Regulatory Information: Anatomical Models used in Preoperative Planning
Formlabs is an industry-leading manufacturer of 3D printers and materials used by healthcare providers to support the practice of medicine. Bold blue text below indicates a link to a third party webpage with supporting information. Questions? Email [email protected]
3D printed anatomical models that are marketed for diagnostic use in the US may be considered medical devices and may be subject to regulation. As of this writing, the latest FDA Current Practices and Regulations document can be found here. We recommend anyone printing at the point-of-care become familiar with the entire document, particularly slide 16. The FDA is also leading a stakeholder engagement process, of which Formlabs is an active member, and released a public discussion paper in December 2021.
As of today, segmentation software that converts medical imaging (e.g. CT/MRI) into files required for 3D printing is considered a medical device and may be subject to regulation. Vendors of such software have received FDA 510(k) clearances with validated 3D printers and materials as part of the cleared processes. The outputs of these validated processes can be marketed for diagnostic use in the US.*
In 2018, Formlabs Form 2 was the first and only stereolithography 3D printer to be validated by Materialise as part of the the first FDA-cleared process to create accurate patient-specific anatomical models for diagnostic use. Since that time, Formlabs continues to offer the most affordable 3D printers that have been validated in 510(k)s for the production of diagnostic use anatomical models across multiple specialties. As of November 1, 2022, the list of FDA-cleared processes includes:
- Materialise Medical: Form 3B and Form 3BL have been validated by Materialise as part of its FDA 510(k) cleared process using Mimics software.
- Synopsys: Form 3B and Form 3BL have been validated by Synopsys as part of its CE and FDA 510(k) cleared process using Simpleware software. Reglatory details can be found here.

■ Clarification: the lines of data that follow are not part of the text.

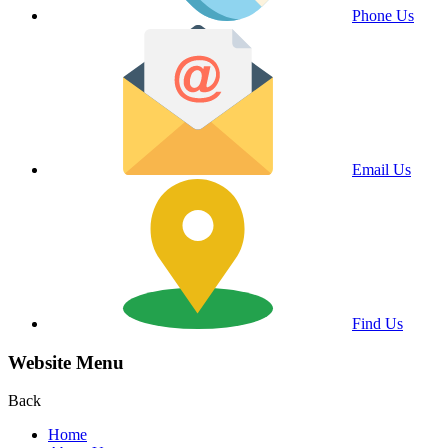
Phone Us
Email Us
Find Us
Website Menu
Back
Home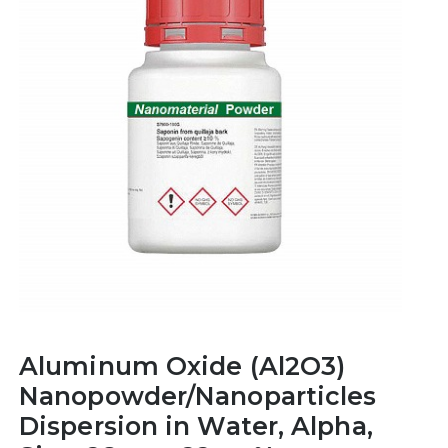
Aluminum Oxide (Al2O3)
Nanopowder/Nanoparticles
Dispersion in Water, Alpha,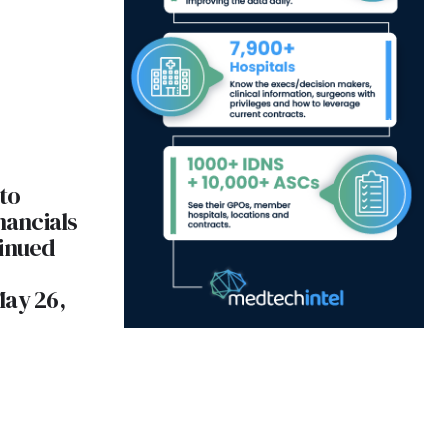
to
nancials
tinued
May 26,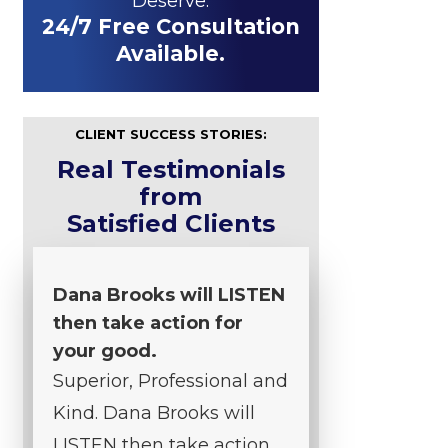
Deserve.
24/7 Free Consultation
Available.
CLIENT SUCCESS STORIES:
Real Testimonials
from
Satisfied Clients
Dana Brooks will LISTEN
then take action for
your good.
Superior, Professional and
Kind. Dana Brooks will
LISTEN then take action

- Medviso: Form 3B+ and Fuse 1 have been validated by Medviso as part of its CE-marked and FDA 510(k) cleared process for Segment 3D Print. Additional regulatory approvals can be found here.
- Axial3D: Formlabs printers have been validated as part of the FDA 510(k) for the Axial3D Cloud Segmentation Service. Note this is a cloud-based segmentation-as-a-service model and not desktop software.
Formlabs also announced a collaboration with GE Healthcare to support radiologists who use GE Healthcare’s Advantage Workstation to prepare 3D CT or MRI data to assist in diagnosis and procedure planning, then export using 3D Suite in a form that is ready for 3D printing on Formlabs systems.
While a growing number of free, open-source and commercial segmentation software is available, in some cases and countries models marketed for diagnostic use should be prepared using segmentation software cleared by the FDA. Please consider local regulations, material data sheets, software capabilities, sterilization requirements, and institutional requirements before 3D printing or using anatomical models.
*The desktop software and services are designed for the transfer of DICOM imaging information from a medical scanner to an output file. The software and service generate an output file (e.g. STL, OBJ) that can be used for the fabrication of physical replicas of the output file using additive manufacturing methods. The physical replica can be used for diagnostic purposes in the field of orthopedic, maxillofacial and cardiovascular applications. The software and/or service and prints should be used in conjunction with other diagnostic tools and expert clinical judgement.